Wednesday, 8 May 2013

Christians vote for protection in Pakistan


* Religious minority says two largest parties, PPP and PML-N, offer only hope of protection at this week’s general election

LAHORE: Traumatised Christians in a Lahore slum where angry Muslims torched more than 100 homes say Pakistan’s two largest parties offer the only hope of protection at this week’s general election.

The Pakistan Muslim League-N of Nawaz Sharif, a man accused of being soft on the Taliban but tipped to win Saturday’s polls, and the main outgoing Pakistan People’s Party both gave affected families $5,000 each in compensation. PML-N is the party in power in Punjab, the home of the largest Christian community in Pakistan. PPP led the outgoing federal government.

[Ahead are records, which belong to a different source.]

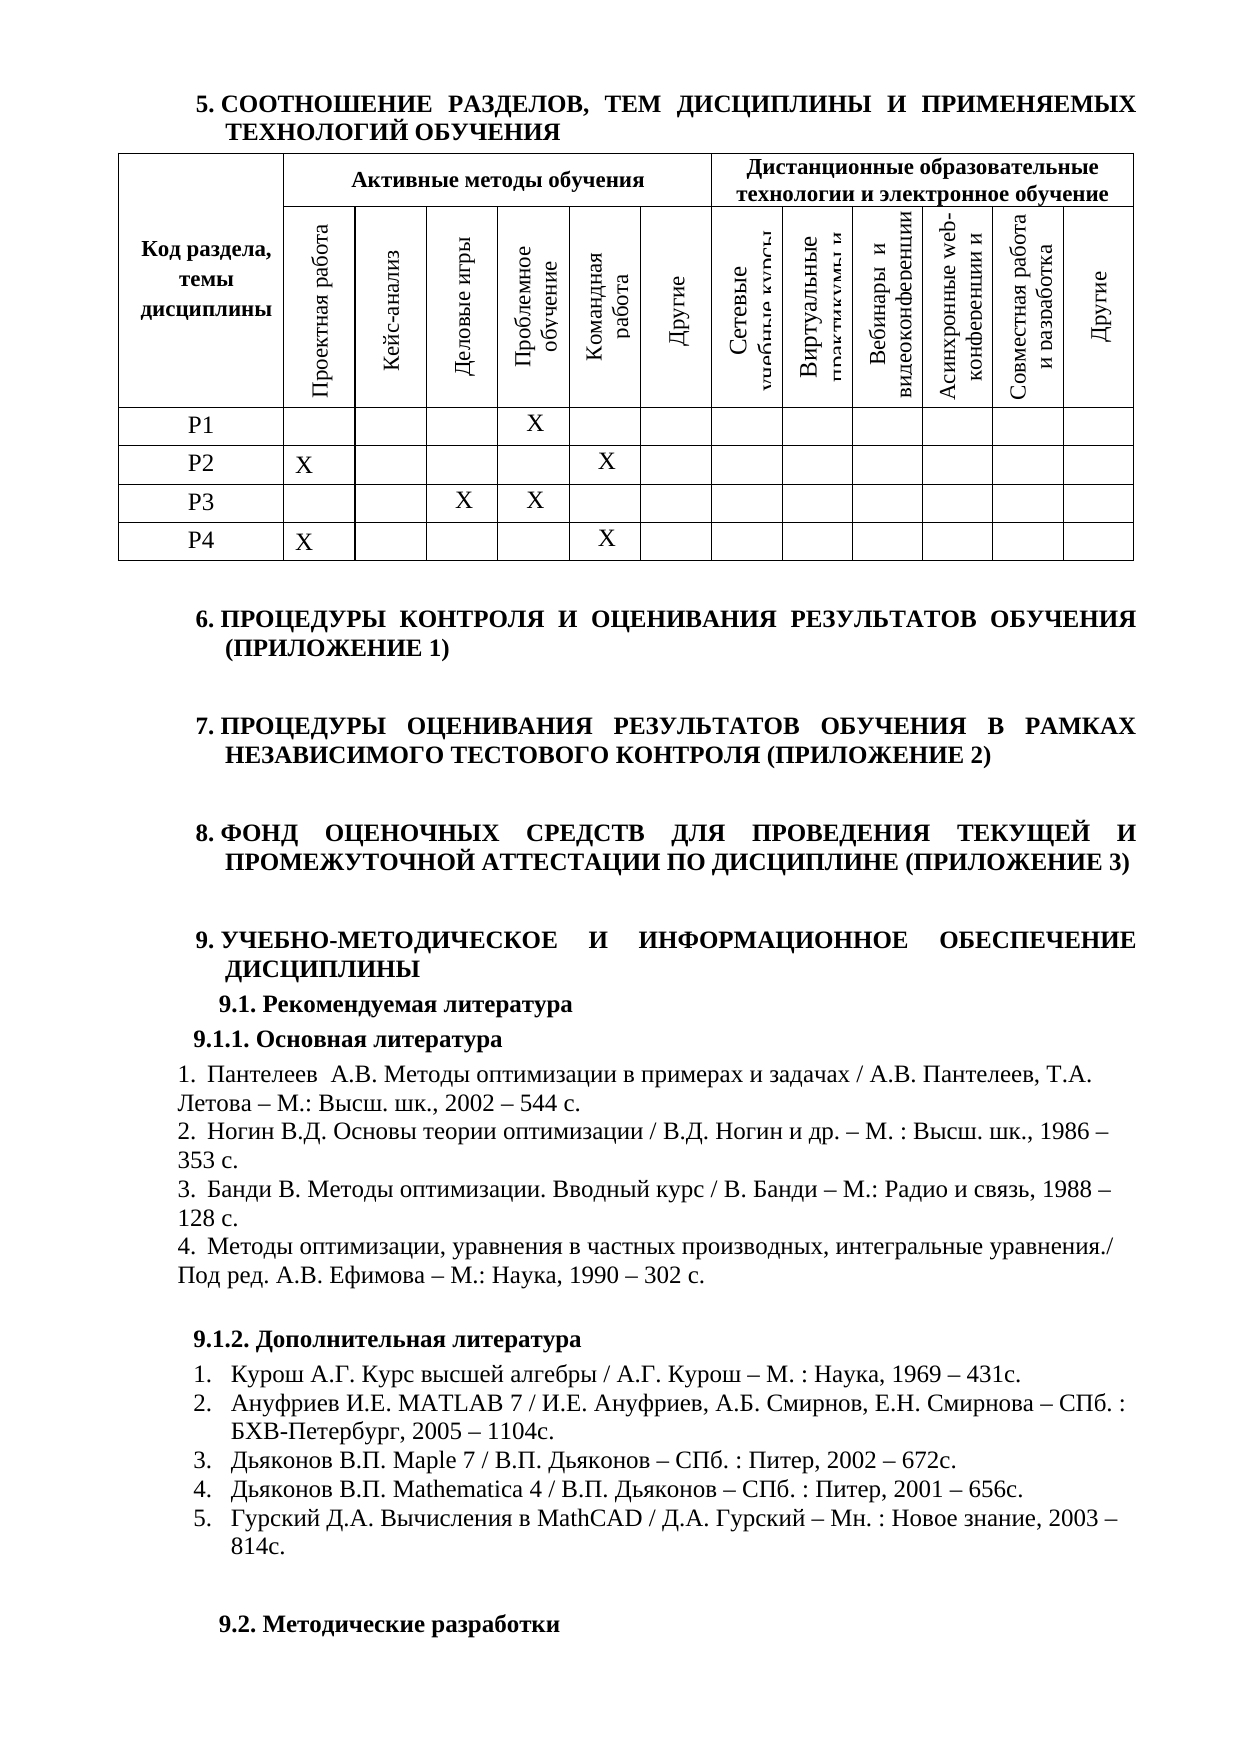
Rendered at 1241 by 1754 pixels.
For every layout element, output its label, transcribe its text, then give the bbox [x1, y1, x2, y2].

table_cell Деловые игры [427, 207, 497, 407]
table_cell X [284, 446, 354, 484]
table_cell [641, 446, 711, 484]
table_cell X [498, 408, 569, 445]
table_cell Вебинары и видеоконференции [853, 207, 922, 407]
list Ногин В.Д. Основы теории оптимизации / В.Д. Ногин и др. – М. : Высш. шк., 1986 – 353 с. [177, 1116, 1137, 1174]
list Дьяконов В.П. Maple 7 / В.П. Дьяконов – СПб. : Питер, 2002 – 672с. [193, 1445, 1137, 1474]
table_cell [641, 523, 711, 560]
list ФОНД ОЦЕНОЧНЫХ СРЕДСТВ ДЛЯ ПРОВЕДЕНИЯ ТЕКУЩЕЙ И ПРОМЕЖУТОЧНОЙ АТТЕСТАЦИИ ПО ДИСЦИПЛИНЕ (Приложение 3) [195, 818, 1137, 876]
table_cell [993, 446, 1063, 484]
list Ануфриев И.Е. MATLAB 7 / И.Е. Ануфриев, А.Б. Смирнов, Е.Н. Смирнова – СПб. : БХВ-Петербург, 2005 – 1104с. [193, 1388, 1137, 1445]
table_cell Проблемное обучение [498, 207, 569, 407]
list УЧЕБНО-МЕТОДИЧЕСКОЕ И ИНФОРМАЦИОННОЕ ОБЕСПЕЧЕНИЕ дисциплины [195, 925, 1137, 983]
table_cell Кейс-анализ [356, 207, 426, 407]
table_header Дистанционные образовательные технологии и электронное обучение [712, 154, 1133, 206]
table_cell [923, 446, 992, 484]
table_cell Совместная работа и разработка контента [993, 207, 1063, 407]
table_cell [570, 485, 640, 522]
table_cell Р2 [119, 446, 283, 484]
table_cell [641, 408, 711, 445]
table_cell [783, 485, 852, 522]
table_cell Р3 [119, 485, 283, 522]
table_cell [993, 523, 1063, 560]
table_cell Проектная работа [284, 207, 354, 407]
table_cell [641, 485, 711, 522]
table_cell [923, 485, 992, 522]
list ПРОЦЕДУРЫ ОЦЕНИВАНИЯ РЕЗУЛЬТАТОВ ОБУЧЕНИЯ В РАМКАХ НЕЗАВИСИМОГО ТЕСТОВОГО КОНТРОЛЯ (Приложение 2) [195, 711, 1137, 769]
list Методические разработки [218, 1609, 1137, 1638]
table_cell [783, 446, 852, 484]
table_cell [853, 446, 922, 484]
table_cell X [427, 485, 497, 522]
list Методы оптимизации, уравнения в частных производных, интегральные уравнения./ Под ред. А.В. Ефимова – М.: Наука, 1990 – 302 с. [177, 1231, 1137, 1289]
table_cell [1064, 446, 1133, 484]
list СООТНОШЕНИЕ РАЗДЕЛОВ, тем ДИСЦИПЛИНЫ И ПРИМЕНЯЕМЫХ ТЕХНОЛОГИЙ ОБУЧЕНИЯ [196, 89, 1137, 146]
table_cell [1064, 408, 1133, 445]
table_cell [1064, 485, 1133, 522]
table_cell Другие [1064, 207, 1133, 407]
list Банди В. Методы оптимизации. Вводный курс / В. Банди – М.: Радио и связь, 1988 – 128 с. [177, 1174, 1137, 1231]
list Дополнительная литература [193, 1324, 1137, 1353]
table_cell [993, 408, 1063, 445]
table_cell [853, 485, 922, 522]
table_cell [923, 408, 992, 445]
table_cell [993, 485, 1063, 522]
table_cell [853, 523, 922, 560]
list Гурский Д.А. Вычисления в MathCAD / Д.А. Гурский – Мн. : Новое знание, 2003 – 814с. [193, 1503, 1137, 1560]
table_cell [570, 408, 640, 445]
table_cell [712, 523, 782, 560]
list ПРОЦЕДУРЫ КОНТРОЛЯ И ОЦЕНИВАНИЯ РЕЗУЛЬТАТОВ ОБУЧЕНИЯ (Приложение 1) [195, 604, 1137, 662]
table_cell X [570, 523, 640, 560]
table_cell Асинхронные web-конференции и семинары [923, 207, 992, 407]
table_cell X [498, 485, 569, 522]
table_cell [356, 446, 426, 484]
table_header Код раздела, темы дисциплины [119, 154, 283, 407]
table_cell [712, 408, 782, 445]
table_cell [783, 523, 852, 560]
table_cell [1064, 523, 1133, 560]
list Пантелеев А.В. Методы оптимизации в примерах и задачах / А.В. Пантелеев, Т.А. Летова – М.: Высш. шк., 2002 – 544 с. [177, 1059, 1137, 1116]
table_cell [783, 408, 852, 445]
table_cell [284, 485, 354, 522]
table_cell Сетевые учебные курсы [712, 207, 782, 407]
list Дьяконов В.П. Mathematica 4 / В.П. Дьяконов – СПб. : Питер, 2001 – 656с. [193, 1474, 1137, 1503]
table_cell X [570, 446, 640, 484]
table_cell [427, 446, 497, 484]
table_cell [356, 408, 426, 445]
table_cell [498, 446, 569, 484]
list Рекомендуемая литература [218, 989, 1137, 1018]
table_cell Р1 [119, 408, 283, 445]
table_cell [427, 523, 497, 560]
list Основная литература [193, 1024, 1137, 1053]
table_cell [427, 408, 497, 445]
table_cell [923, 523, 992, 560]
list Курош А.Г. Курс высшей алгебры / А.Г. Курош – М. : Наука, 1969 – 431с. [193, 1359, 1137, 1388]
table_cell Р4 [119, 523, 283, 560]
table_cell [853, 408, 922, 445]
table_cell [498, 523, 569, 560]
table_cell [712, 446, 782, 484]
table_cell Другие [641, 207, 711, 407]
table_cell [356, 523, 426, 560]
table_cell Виртуальные практикумы и тренажеры [783, 207, 852, 407]
table_cell X [284, 523, 354, 560]
table_cell Командная работа [570, 207, 640, 407]
table_cell [712, 485, 782, 522]
table_header Активные методы обучения [284, 154, 711, 206]
table_cell [284, 408, 354, 445]
table_cell [356, 485, 426, 522]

While in the northwest, Christians feel religious parties offer them more protection, voters in Joseph Colony say they will opt for PML-N for the regional assembly and PPP for the national assembly, in gratitude for their support.

“They helped us cover our losses and gave 500,000 rupees ($5,000) to each family. So all of us have decided to vote for them,” said factory worker Sohail Masih. Pakistan’s 86 million registered voters go to the polls on Saturday to elect four provincial assemblies and 272 lawmakers directly into the National Assembly. In the lower house of parliament, another 60 seats are allotted to women and 10 to religious minorities on a party ticket based on proportional representation.


Christians cannot directly elect Christian lawmakers. They vote like everyone else for different parties, which in turn choose their Christian candidates, in a process criticised as “selection” not election. Only two percent of Pakistan’s overwhelmingly Muslim population of 180 million are Christian. The community is poor and complains of increasing discrimination. Last week, the US Commission on International Religious Freedom warned that the risk to Pakistan’s minorities has reached crisis level. It said blasphemy and other laws are used to “violate religious freedoms and foster a climate of impunity”.

Campaigners argue that blasphemy legislation, for which the maximum penalty is death, is often abused to settle personal scores and should be reformed. Punjab has seen some of the worst cases. A Christian mother was sentenced to death for blasphemy in 2010. In the town of Gojra in 2009, a mob burned 77 houses and killed seven people after rumours that a copy of the holy Quran had been desecrated. Last year, a young Christian girl spent three weeks in jail after being accused of blasphemy before the case was thrown out, although she and her family have been in hiding ever since, fearing for their lives.

Salmaan Taseer, a leading PPP politician and the governor of Punjab, who called for the blasphemy law to be reformed, was shot dead by his bodyguard in protest in January 2011. At the Sacred Heart of Jesus Cathedral, established in downtown Lahore in 1907, Father Andrew Nisari said his congregation feared conservative political parties and favoured the PML-N and PPP. But in Peshawar, which runs into strongholds of the Taliban and other such groups, Christian candidates have aligned themselves with and sought protection from right-wing Islamic parties.



Pervaiz Masih was first elected to parliament on the Jamaat-e-Islami list in 2002 and is again their Christian candidate on Saturday. He lives in Peshawar, which has been on the frontline of a six-year domestic Taliban insurgency, and believes the religious parties offer his community the best protection. He gives an example by recalling one incident in August 2009.

“Some Christians were drinking close to a mosque in Peshawar and it was the call for prayer. When people arrived they became furious... I rushed to the site and talked to the people of Jamaat-e-Islami and convinced them to go back,” he said. “God ordered me to work here in a religious party, I am a bridge between Christians and Muslims.”